Even if the jokes about our physical condition at the end of lockdown are legion (unshaven, disheveled hair, dark hair roots, etc.), it is possible to look on the positive side of this compulsory physical sidelining.

Firstly, it is the opportunity to lighten your make-up. For those who never go out without foundation or mascara, lockdown can help you get used to not wearing make-up every day. The benefits for the skin will soon become visible. Skin suffocated less by make-up that can breathe better will quickly see minor imperfections such as spots improve. Wrinkles and fine lines are also paradoxically less visible with lighter makeup. Test the nude skin feeling on the face for one day, see that you can do it, and then get used to one day a week without make-up.

Then, being confined to the house means having more time at home to try and do the things that we never have the time to do. Leave a mask on your hair (even if you have to work at the same time), and take the time to leave on a facial treatment.

Rethink our habits. Take the opportunity to change.

Social Life

Our social life is also under lockdown, restricted to a few close family members with whom we share the house or inexistent for those who live alone. But physical distancing must not mean social distancing. Maintaining social interaction is essential to our psychological well-being. Regularly catching up with isolated or weaker people, and organizing virtual dinners or aperitifs via an app so you can be together and thus maintain social contact is essential to our psychological well-being.

For those who can or must work remotely, retaining a professional occupation helps you stay connected with the outside world and feel useful, as lockdown can be synonymous with idleness and the feeling of being useless (which can lead to a depressive syndrome).

Of course, physical meetings, for whatever occasion, are strictly advised against as they can be the starting point for the spread of the virus; a contaminated subject can be contagious without presenting any Covid-19 symptoms.

Outings

It is important to keep the number of outings to a strict minimum, to purchase basic necessities for instance, and for work if necessary. For these outings, it is essential to follow the safety measures to limit the risk of contracting Coronavirus: wear a mask and keep a safe distance from other people.
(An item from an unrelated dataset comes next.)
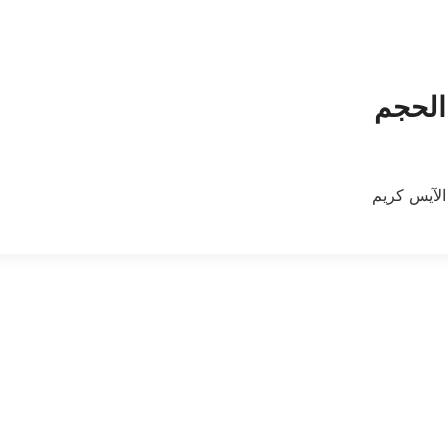
الحجم
اﻵيس كريم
Wearing gloves can be useful as long as they are single-use and you do not touch anything with them: do not touch your face or hair. Once you get home, you should dispose of any packaging and wash your hands.

This difficult and strange period of lockdown has shaken up our daily routines and it is normal to feel unsettled, even anxious about the situation. Let’s try and maintain a certain routine in our life, take the opportunity to change our habits, and remember that physical distancing does not mean ignoring your neighbor or even being scared of them. Helping each other physically and morally is still possible so we can work towards a brighter future together.